Mr Abu Arafeh, a member of Hamas - the militant Islamist movement, was detained at a checkpoint at the entrance to al-Azaria, a suburb of east Jerusalem which is part of the occupied West Bank.
“They asked us for ID, they said 'get out.' He (Abu Arafa) said
'I am not getting out.' They opened the car and pushed him out," Ahmed Jalajel - who was in the car with Mr Abu Arafa when he was detained - told AP.
"They asked him to sit down on the ground, and then they checked the IDs. They asked him to get into their jeep. He refused, then they pushed him into the jeep," the photographer said, adding that he tried to take a picture but the security forces broke his camera.

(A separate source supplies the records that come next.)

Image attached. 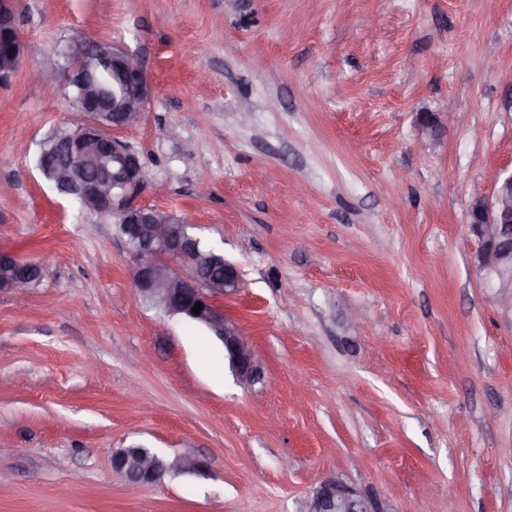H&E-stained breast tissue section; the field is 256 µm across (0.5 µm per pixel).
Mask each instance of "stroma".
<instances>
[{
	"label": "stroma",
	"instance_id": "1",
	"mask_svg": "<svg viewBox=\"0 0 512 512\" xmlns=\"http://www.w3.org/2000/svg\"><path fill=\"white\" fill-rule=\"evenodd\" d=\"M0 83V512H301L340 481L382 512H512V311L470 257L471 190L512 172V0H16ZM127 49L153 94L122 137L142 205L235 264L260 370L149 308L112 221L44 180L83 120L31 82L58 42ZM454 109L432 139L417 115ZM208 194H199L200 185ZM205 462L135 485L115 450ZM17 260L14 256L9 253H0V263L4 266L0 267V280L1 282H5L10 274L11 268H15L17 272L9 278L3 288H9L16 294L23 295L29 293V288L31 284L30 275H32L31 269H27L26 271H21L20 267L17 266L13 261ZM12 267H5V266Z\"/></svg>",
	"mask_w": 512,
	"mask_h": 512
}]
</instances>
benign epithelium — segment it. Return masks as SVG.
<instances>
[{
  "label": "benign epithelium",
  "instance_id": "benign-epithelium-1",
  "mask_svg": "<svg viewBox=\"0 0 512 512\" xmlns=\"http://www.w3.org/2000/svg\"><path fill=\"white\" fill-rule=\"evenodd\" d=\"M15 29L14 0H0V34ZM100 54L112 59V68L120 76L129 77L124 97L112 104V123L104 133L95 135L97 122L85 117L74 130L61 135L59 150L44 158L43 165L54 176L58 190L73 189L72 159L109 149L112 172L92 178L81 185L82 194L99 208L112 213L121 228V237L134 260L132 270L135 287L165 315L186 316L206 325L224 345V358L237 380L251 382L258 374L255 355L249 343L226 316L217 300L241 288L236 265L216 258L200 248L199 239L188 231L189 224L172 221L170 213L138 203L145 189L144 164L140 154L119 134L137 124L152 96V86L139 60L115 46L98 44L92 48L85 39L69 37L59 42L58 62L36 73L46 83L63 80L69 102L82 101L81 112L92 111L98 92L89 77V62ZM441 120L427 112L420 113V135L432 138L441 129ZM492 196L476 190L469 209L470 231L478 240L474 264L476 268L496 276L502 287L512 281V173L497 179ZM31 270L17 271L5 287L16 294L29 293ZM202 303L200 313L193 312ZM113 471L127 482L149 485L160 482L171 472H202L203 461L174 457L163 461L121 448L112 458ZM302 512H381L379 504L369 496L336 480L317 487L304 502Z\"/></svg>",
  "mask_w": 512,
  "mask_h": 512
}]
</instances>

Israel’s domestic Shin Beth security agency is reportedly handling the case, though Israeli defence officials have confirmed Mr Abu Arafa had been taken into custody.

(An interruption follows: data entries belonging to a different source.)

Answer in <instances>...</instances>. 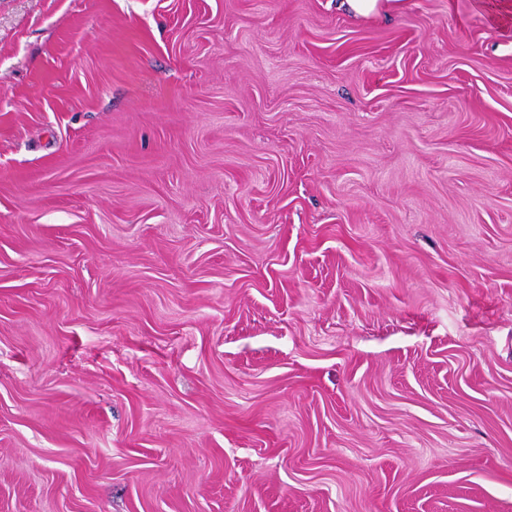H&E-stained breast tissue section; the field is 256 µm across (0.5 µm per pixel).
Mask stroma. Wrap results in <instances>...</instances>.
I'll return each instance as SVG.
<instances>
[{
    "instance_id": "1",
    "label": "stroma",
    "mask_w": 512,
    "mask_h": 512,
    "mask_svg": "<svg viewBox=\"0 0 512 512\" xmlns=\"http://www.w3.org/2000/svg\"><path fill=\"white\" fill-rule=\"evenodd\" d=\"M506 0H0V512H512ZM395 0H338L337 8L357 18H372L389 8Z\"/></svg>"
}]
</instances>
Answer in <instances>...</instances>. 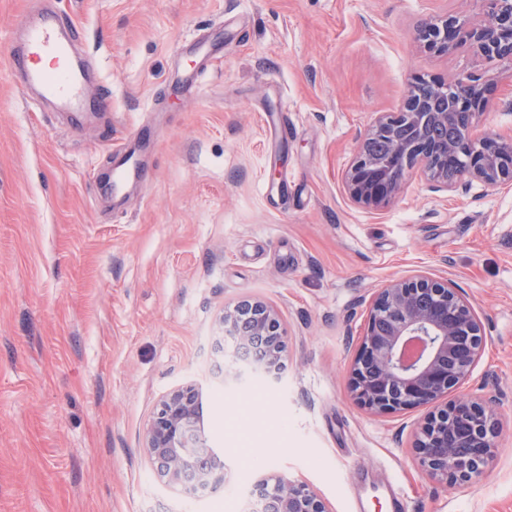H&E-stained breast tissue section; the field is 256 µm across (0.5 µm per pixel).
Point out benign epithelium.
<instances>
[{
    "label": "benign epithelium",
    "mask_w": 512,
    "mask_h": 512,
    "mask_svg": "<svg viewBox=\"0 0 512 512\" xmlns=\"http://www.w3.org/2000/svg\"><path fill=\"white\" fill-rule=\"evenodd\" d=\"M479 3L476 22L429 18L413 38L434 53L466 46L488 63L511 68L512 0ZM485 94L481 78L470 72L448 81L415 79L399 111L380 114L362 137L344 174L349 198L381 208L412 174L435 192L466 180L512 189V136L477 134ZM219 329L246 362L239 377L282 378L288 332L276 309L262 301L239 303L220 316ZM483 349V325L472 304L449 281L417 274L373 295L353 359L350 389L361 407L374 414L430 409L414 450L422 470L447 487L480 474L495 453L493 408L470 397L448 400ZM199 408V387L187 382L157 401L143 433L158 478L189 495L216 492L229 482ZM248 512L329 509L308 484L272 474L254 486Z\"/></svg>",
    "instance_id": "obj_1"
}]
</instances>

Jerusalem police have referred all questions to the prime minister's office, which was not immediately available for comment.

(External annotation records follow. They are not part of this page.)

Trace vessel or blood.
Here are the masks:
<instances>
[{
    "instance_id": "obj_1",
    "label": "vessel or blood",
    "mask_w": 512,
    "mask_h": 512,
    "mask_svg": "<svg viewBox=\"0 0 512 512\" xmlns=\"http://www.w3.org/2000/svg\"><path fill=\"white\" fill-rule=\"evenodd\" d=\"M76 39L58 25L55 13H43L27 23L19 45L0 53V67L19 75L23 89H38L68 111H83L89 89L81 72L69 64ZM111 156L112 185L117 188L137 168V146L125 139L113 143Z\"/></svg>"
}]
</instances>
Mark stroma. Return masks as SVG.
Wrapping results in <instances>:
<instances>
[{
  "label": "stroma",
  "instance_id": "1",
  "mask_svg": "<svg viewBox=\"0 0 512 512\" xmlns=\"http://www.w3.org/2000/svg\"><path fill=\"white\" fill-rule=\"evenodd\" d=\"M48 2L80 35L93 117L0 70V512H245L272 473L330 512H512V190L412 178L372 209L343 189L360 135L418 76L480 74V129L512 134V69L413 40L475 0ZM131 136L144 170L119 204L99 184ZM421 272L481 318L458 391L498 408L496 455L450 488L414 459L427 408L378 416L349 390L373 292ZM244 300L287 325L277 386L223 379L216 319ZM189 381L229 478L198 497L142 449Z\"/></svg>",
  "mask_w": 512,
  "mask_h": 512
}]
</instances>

Mr Abu Arafa, a Jerusalem resident born in 1961, has been detained several times by Israel in the past.
Ziad Abu Zayyad, the former minister of Jerusalem affairs, said members of Mr Abu Arafa's entourage informed him of the detention.
He said the two were due to meet so Abu Zayyad could hand-over office supplies that belong to the Palestinian Authority.
The Jerusalem affairs office has been in the West Bank for several years because interim Israeli-Palestinian peace accords bar the Palestinian Authority from opening offices in the disputed city, Mr Abu Zayyad said.
Israel bans all political activity in east Jerusalem, which the Jewish state occupied in the 1967 Middle East War and subsequently annexed.
Not the first
The arrest of Mr Abu Arafeh came just one month after Israeli police briefly detained two newly elected Hamas MPs in east Jerusalem on March the 1st.
As part of a series of sanctions imposed following Hamas's victory Israel has barred the movement's MPs from traveling between the West Bank and Gaza Strip.